# WHAT IS EXPECTED
Of all the entries below, retype only the lines from the one with "ایران در رویارویی" through the one with "toàn diện và", exactly as they appear.

# DATA
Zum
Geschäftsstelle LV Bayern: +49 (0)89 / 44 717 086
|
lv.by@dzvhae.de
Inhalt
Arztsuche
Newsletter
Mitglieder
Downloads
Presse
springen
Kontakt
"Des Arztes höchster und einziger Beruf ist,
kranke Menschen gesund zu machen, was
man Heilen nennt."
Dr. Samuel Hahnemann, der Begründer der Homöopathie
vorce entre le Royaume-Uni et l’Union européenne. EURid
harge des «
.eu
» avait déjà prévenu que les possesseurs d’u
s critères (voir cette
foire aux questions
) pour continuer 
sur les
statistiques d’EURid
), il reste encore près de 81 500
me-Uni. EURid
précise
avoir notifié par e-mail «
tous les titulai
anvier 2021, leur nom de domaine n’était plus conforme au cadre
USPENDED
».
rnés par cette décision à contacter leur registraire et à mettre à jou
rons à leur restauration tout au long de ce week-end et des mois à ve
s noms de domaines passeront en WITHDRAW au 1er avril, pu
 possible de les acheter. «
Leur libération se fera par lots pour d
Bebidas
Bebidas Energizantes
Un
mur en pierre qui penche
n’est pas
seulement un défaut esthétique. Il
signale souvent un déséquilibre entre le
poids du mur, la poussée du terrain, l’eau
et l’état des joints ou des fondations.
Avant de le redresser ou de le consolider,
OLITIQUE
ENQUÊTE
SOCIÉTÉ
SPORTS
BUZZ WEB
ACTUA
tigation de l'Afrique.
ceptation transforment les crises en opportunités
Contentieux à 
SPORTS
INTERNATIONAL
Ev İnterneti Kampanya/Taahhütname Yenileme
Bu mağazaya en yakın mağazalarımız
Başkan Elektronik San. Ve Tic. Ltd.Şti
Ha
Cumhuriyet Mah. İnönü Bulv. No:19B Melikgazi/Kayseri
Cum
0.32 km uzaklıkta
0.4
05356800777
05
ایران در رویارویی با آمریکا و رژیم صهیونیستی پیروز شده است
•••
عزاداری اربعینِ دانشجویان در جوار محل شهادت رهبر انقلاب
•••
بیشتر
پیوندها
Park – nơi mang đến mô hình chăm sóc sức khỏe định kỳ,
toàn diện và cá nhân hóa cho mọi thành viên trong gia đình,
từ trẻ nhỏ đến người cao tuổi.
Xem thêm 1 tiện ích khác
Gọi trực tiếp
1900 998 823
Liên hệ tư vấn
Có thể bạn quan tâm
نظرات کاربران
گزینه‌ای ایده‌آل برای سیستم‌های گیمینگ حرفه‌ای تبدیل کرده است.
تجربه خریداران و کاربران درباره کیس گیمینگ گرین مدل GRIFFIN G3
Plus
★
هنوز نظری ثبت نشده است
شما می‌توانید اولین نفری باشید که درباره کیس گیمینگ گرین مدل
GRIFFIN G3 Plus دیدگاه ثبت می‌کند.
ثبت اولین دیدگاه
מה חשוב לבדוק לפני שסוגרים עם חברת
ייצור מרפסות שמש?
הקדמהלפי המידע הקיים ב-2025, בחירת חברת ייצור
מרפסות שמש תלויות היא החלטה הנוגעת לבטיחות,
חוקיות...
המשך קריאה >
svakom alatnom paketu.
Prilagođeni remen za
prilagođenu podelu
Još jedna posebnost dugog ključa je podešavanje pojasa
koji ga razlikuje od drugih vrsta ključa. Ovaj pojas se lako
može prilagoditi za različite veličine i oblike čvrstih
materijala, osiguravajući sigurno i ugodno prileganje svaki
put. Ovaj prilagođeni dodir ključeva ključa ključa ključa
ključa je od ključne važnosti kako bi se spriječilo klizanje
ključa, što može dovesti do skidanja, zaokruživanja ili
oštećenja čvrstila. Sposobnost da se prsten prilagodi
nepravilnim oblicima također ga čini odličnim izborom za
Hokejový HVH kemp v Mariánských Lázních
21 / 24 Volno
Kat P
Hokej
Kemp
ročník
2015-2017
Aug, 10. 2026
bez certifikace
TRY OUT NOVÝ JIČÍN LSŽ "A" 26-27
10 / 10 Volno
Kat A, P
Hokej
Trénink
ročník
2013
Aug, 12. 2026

# SOLUTION FOR THIS PROBLEM
ایران در رویارویی با آمریکا و رژیم صهیونیستی پیروز شده است
•••
عزاداری اربعینِ دانشجویان در جوار محل شهادت رهبر انقلاب
•••
بیشتر
پیوندها
Park – nơi mang đến mô hình chăm sóc sức khỏe định kỳ,
toàn diện và cá nhân hóa cho mọi thành viên trong gia đình,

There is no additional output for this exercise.